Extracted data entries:
::::
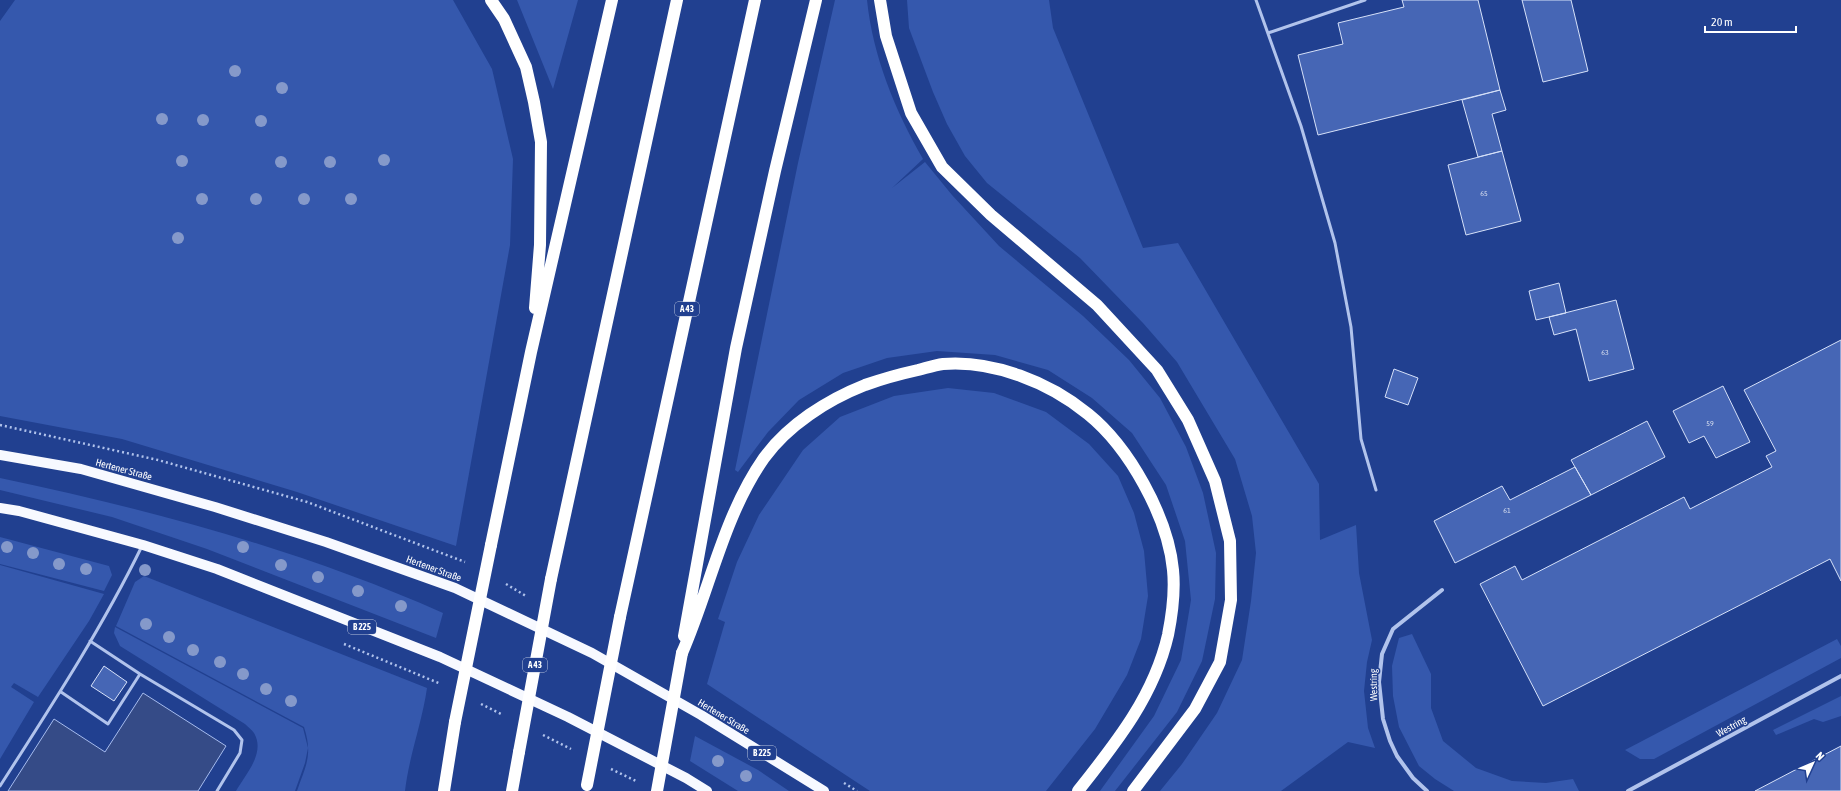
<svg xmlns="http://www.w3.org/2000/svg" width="1841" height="791" font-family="'Asap Condensed',sans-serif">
  <rect width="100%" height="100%" fill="#214090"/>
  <path fill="#3558ad" d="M15 0H453L492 69 513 159 510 245 456 546 297 492 122 439 0 416V21Z
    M517 0H578L553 89Z
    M835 0H867C873 57 895 110 923 159L892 188 925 162 952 195 999 246 1083 316 1129 360 1160 398 1186 447 1203 493 1216 553 1215 599 1202 661 1177 712 1115 791H1100L1154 716 1181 660 1191 600 1185 541 1166 485 1132 433 1092 398 1048 370 995 355 937 351 887 358 843 373 799 400 768 432 738 472 735 470 798 163Z
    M907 0H1049L1053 28 1143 248 1178 243 1319 484 1320 540 1356 525 1359 573 1372 640 1367 662 1364 691 1368 728 1375 748 1348 742 1281 791H1160L1182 764 1217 713 1242 660 1251 601 1256 553 1252 516 1235 459 1177 362 1143 323 1080 258 987 183 965 156 947 124 933 92 909 28Z
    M948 388 994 393 1046 412 1089 444 1118 476 1134 513 1144 551 1148 596 1141 639 1127 675 1095 729 1046 791H870L707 684 725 622 718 619 737 562 759 515 803 450 840 417 894 396Z
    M0 478C152 510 301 550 443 613L436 638 207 549 112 517 0 490Z
    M0 537 109 566 112 575 104 591 0 564Z
    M0 565 104 594 89 621 38 697 14 683 11 687 34 702 0 759Z
    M144 576 427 688C422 723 409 756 405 791H297C306 765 313 755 304 727L116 626 135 582Z
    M115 627 303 728 308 748 305 763 295 791H236C245 775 266 753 254 733 252 730 248 727 245 724L120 646 114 633Z
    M1412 634 1431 674V708L1443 741 1476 768 1512 781 1546 783 1573 779 1579 791H1454L1435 779 1419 766 1399 727 1393 696 1392 666 1399 638Z
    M1837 639 1841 646V658L1654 759H1640L1625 750Z
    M1841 696V716L1823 722 1814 719 1776 735 1773 730Z
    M695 736 758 770 789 791H738L690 761Z"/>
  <path fill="#354b87" stroke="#a5bbee" d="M143 693 226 746 198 791H8L54 719 105 752Z"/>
  <path fill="#4666b5" stroke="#d6e1f9" d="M1402 0H1478L1500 90 1318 135 1298 55 1343 44 1338 23 1404 7Z
    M1522 0H1571L1588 71 1543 82Z
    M1500 90 1506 110 1492 114 1502 151 1478 157 1462 100Z
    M1502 151 1521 221 1466 235 1448 165Z
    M1559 283 1566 313 1536 320 1529 291Z
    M1616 300 1634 369 1589 381 1576 329 1554 335 1549 317Z
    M1841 340V581L1830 559 1543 706 1480 584 1515 566 1522 580 1684 497 1690 509 1772 467 1766 456 1776 451 1744 390Z
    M1394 369 1418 378 1408 405 1385 397Z
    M1723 386 1750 442 1716 458 1704 436 1689 443 1673 411Z
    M1647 421 1665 457 1591 495 1571 460Z
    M1575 467 1591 495 1455 563 1434 521 1502 486 1510 500Z
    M104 666 127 682 114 701 91 686Z
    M1841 746V791H1755Z"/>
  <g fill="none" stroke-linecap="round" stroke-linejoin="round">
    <path stroke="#b1c3ec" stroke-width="2.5" stroke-dasharray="2 3" stroke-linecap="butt" d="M0 425 158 460 307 502 465 562
      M506 584 526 596
      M344 644 441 684
      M481 704 503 715
      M543 735 571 749
      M611 769 636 781
      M844 783 857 791"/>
    <path stroke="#b1c3ec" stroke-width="3" d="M1256 0 1301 126 1335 243 1351 327 1361 439 1376 490
      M1268 33 1365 0
      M90 641 140 674 234 730 242 740 240 753 217 791
      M61 692 108 724 140 674
      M0 786C50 708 101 630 142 546"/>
    <path stroke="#b1c3ec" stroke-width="4" d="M1427 791 1413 778 1397 756 1390 741 1383 719 1379 682 1382 654 1393 629 1442 590
      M1628 791 1841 676"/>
    <path stroke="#f7f9ff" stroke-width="10" d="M0 455 81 469 215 507 326 542 455 588 592 653 701 715 824 791
      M0 508 19 511 143 545 217 569 440 657 568 717 686 778 707 791"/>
    <path stroke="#fff" stroke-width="12" d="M491 0 504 19 526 67 534 102 541 142 540 245 535 308
      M880 0 886 36 911 113 942 167 991 215 1097 305 1157 370 1188 420 1215 481 1230 541 1231 600 1220 662 1195 709 1133 791
      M491 545 531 352 612 0
      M551 579 677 0
      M620 617 755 0
      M684 636 736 348 775 171 816 0
      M682 653C710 589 723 517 764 458 788 425 827 400 865 385 882 379 900 374 918 370 926 368 935 365 943 364 993 360 1049 382 1088 414 1129 447 1168 517 1173 570 1175 590 1172 615 1168 635 1154 696 1116 743 1078 791
      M444 791 455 722
      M512 791 519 752"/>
    <path stroke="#fff" stroke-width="12" d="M455 722 491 545
      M519 752 551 579
      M587 785 620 617
      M657 791 682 653"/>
  </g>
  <g fill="#8599ca">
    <circle cx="235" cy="71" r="6"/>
    <circle cx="282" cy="88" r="6"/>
    <circle cx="162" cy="119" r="6"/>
    <circle cx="203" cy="120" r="6"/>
    <circle cx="261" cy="121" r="6"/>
    <circle cx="384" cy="160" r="6"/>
    <circle cx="182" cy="161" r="6"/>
    <circle cx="281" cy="162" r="6"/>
    <circle cx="330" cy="162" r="6"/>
    <circle cx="202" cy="199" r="6"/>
    <circle cx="256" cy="199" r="6"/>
    <circle cx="304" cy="199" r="6"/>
    <circle cx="351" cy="199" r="6"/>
    <circle cx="178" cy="238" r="6"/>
    <circle cx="7" cy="547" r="6"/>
    <circle cx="243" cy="547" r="6"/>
    <circle cx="33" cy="553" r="6"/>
    <circle cx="59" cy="564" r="6"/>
    <circle cx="281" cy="565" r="6"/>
    <circle cx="86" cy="569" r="6"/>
    <circle cx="145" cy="570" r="6"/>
    <circle cx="318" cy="577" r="6"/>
    <circle cx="358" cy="591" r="6"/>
    <circle cx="401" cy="606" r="6"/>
    <circle cx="146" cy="624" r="6"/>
    <circle cx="169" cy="637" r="6"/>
    <circle cx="193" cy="650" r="6"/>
    <circle cx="220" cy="662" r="6"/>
    <circle cx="243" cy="674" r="6"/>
    <circle cx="266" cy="689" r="6"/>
    <circle cx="291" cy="701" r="6"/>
    <circle cx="718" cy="761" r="6"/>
    <circle cx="746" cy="776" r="6"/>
  </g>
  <g text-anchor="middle" stroke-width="3" stroke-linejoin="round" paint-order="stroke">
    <g font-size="8" fill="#d1d9ec">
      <text x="1484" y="196">65</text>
      <text x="1605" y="355">63</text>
      <text x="1710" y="426">59</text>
      <text x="1507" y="513">61</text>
    </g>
    <g fill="#214090" stroke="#bcc6de" stroke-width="1">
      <rect x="675" y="302" width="24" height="14" rx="3"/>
      <rect x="348" y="620" width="28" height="14" rx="3"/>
      <rect x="523" y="658" width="24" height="14" rx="3"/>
      <rect x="748" y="746" width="28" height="14" rx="3"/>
    </g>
    <g font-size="9" font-weight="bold" fill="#fff">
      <text x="687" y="312">A 43</text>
      <text x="362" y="630">B 225</text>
      <text x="535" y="668">A 43</text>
      <text x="762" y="756">B 225</text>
    </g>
    <g font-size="10" fill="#fff" stroke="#214090">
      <text transform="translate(124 469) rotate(15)" y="4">Hertener Straße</text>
      <text transform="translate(434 568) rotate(20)" y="4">Hertener Straße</text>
      <text transform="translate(1373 685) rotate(-91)" y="4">Westring</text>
      <text transform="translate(724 716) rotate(31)" y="4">Hertener Straße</text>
      <text transform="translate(1731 726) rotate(-29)" y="4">Westring</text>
    </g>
  </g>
  <g transform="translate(1813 763) rotate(46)" stroke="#214090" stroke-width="3" paint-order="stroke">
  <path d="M0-3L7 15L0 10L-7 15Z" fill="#ffffff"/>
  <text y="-6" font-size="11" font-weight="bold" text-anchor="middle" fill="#ffffff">N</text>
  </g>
  <path d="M1705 26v6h91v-6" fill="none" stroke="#ffffff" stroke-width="2"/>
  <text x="1711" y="26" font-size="12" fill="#ffffff" stroke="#214090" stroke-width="3" paint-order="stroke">20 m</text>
</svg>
::::
Your assignment: Which lines above contain the word "linejoin"? Copy all of them.

Response for this exercise:
  <g fill="none" stroke-linecap="round" stroke-linejoin="round">
  <g text-anchor="middle" stroke-width="3" stroke-linejoin="round" paint-order="stroke">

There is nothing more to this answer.